In any case, the emotional focal point of Creed is the connection between Donnie and Rocky (or “Unc,” as he calls him), the authenticity and tenderness of which is more than enough to make up for the romance whose only function was to satisfy the straight male sports movie formula.
Which isn’t to say Creed doesn’t charmingly deviate from this formula on occasion (no women were harmed in the making of this movie, or at least the final version of it). But even where it does play to stereotypes, the pleasure of long-term movie franchises and sequels is building on the mythos of their earlier chapters. When Donnie recreates the iconic Rocky running scene, instead of sprinting up the steps of the Philadelphia Museum of Art, he’s flanked down the street by a bunch of young Black men on doing wheelies on motorbikes. Hi-def and scored to perfection (interwoven original recordings by contemporary voices like Future and Meek Mill with samples of the original Rocky music), it is as difficult not to get giddy as he roars triumphantly into the camera as it is to hold back tears during his most touching moments with Balboa.
Whether or not it’s truly the dark horse Oscar contender people are saying it is, I’m giving Creed all my thumbs and considering watching it again before it leaves the theaters. Because at the very worst, it’s well-shot sports porn for people who love nostalgia, boxing, and beautiful men.
But I think it’s a lot more than that. At the risk of sounding corny, there’s a lot of heart here. Plus, we get to enjoy a fresh talent like Jordan taking on the mantle of Rocky without having to give up Stallone himself. It’s a nice compromise.

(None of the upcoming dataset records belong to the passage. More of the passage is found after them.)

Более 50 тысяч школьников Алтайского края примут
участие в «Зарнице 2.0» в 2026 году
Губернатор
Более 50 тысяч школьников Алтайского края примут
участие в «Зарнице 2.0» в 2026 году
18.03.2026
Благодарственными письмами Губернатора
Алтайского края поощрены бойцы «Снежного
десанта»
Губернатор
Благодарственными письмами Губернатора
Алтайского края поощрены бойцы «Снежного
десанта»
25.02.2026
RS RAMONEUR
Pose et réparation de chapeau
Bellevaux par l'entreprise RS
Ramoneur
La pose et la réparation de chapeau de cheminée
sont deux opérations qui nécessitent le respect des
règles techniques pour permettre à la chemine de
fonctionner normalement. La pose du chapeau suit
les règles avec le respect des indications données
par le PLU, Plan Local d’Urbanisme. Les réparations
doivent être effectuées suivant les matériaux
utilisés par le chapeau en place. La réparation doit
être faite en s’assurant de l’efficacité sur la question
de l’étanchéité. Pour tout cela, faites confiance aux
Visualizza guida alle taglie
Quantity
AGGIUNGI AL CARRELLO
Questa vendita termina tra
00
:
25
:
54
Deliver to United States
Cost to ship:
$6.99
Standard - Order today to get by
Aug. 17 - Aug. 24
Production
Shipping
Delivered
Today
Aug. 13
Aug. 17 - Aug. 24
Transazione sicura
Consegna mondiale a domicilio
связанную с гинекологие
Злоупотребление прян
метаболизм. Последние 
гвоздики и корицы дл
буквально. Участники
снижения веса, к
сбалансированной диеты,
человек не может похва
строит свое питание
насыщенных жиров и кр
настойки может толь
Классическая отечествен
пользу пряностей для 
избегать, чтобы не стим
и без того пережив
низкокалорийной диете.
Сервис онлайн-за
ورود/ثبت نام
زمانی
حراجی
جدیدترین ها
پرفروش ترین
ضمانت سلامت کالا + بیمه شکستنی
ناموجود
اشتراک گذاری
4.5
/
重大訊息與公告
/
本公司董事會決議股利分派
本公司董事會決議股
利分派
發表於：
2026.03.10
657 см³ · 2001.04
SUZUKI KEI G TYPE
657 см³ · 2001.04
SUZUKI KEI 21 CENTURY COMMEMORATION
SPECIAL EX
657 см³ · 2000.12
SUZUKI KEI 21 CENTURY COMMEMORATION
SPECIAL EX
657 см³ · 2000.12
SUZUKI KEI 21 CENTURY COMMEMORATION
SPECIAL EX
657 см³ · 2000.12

Since I don’t have the time/don’t think I’m equipped to discuss other stuff this movie brought up for me, I hope others do! I’d love to see more discussion around: 1) the ghettoization of “Black” movies and how continuing the Rocky franchise with a Black protagonist/predominantly Black cast resists this categorization? [or does it]; 2) the future of the Rocky/Creed franchise; 3) a different take on Jordan’s performance. So, you know, get at me.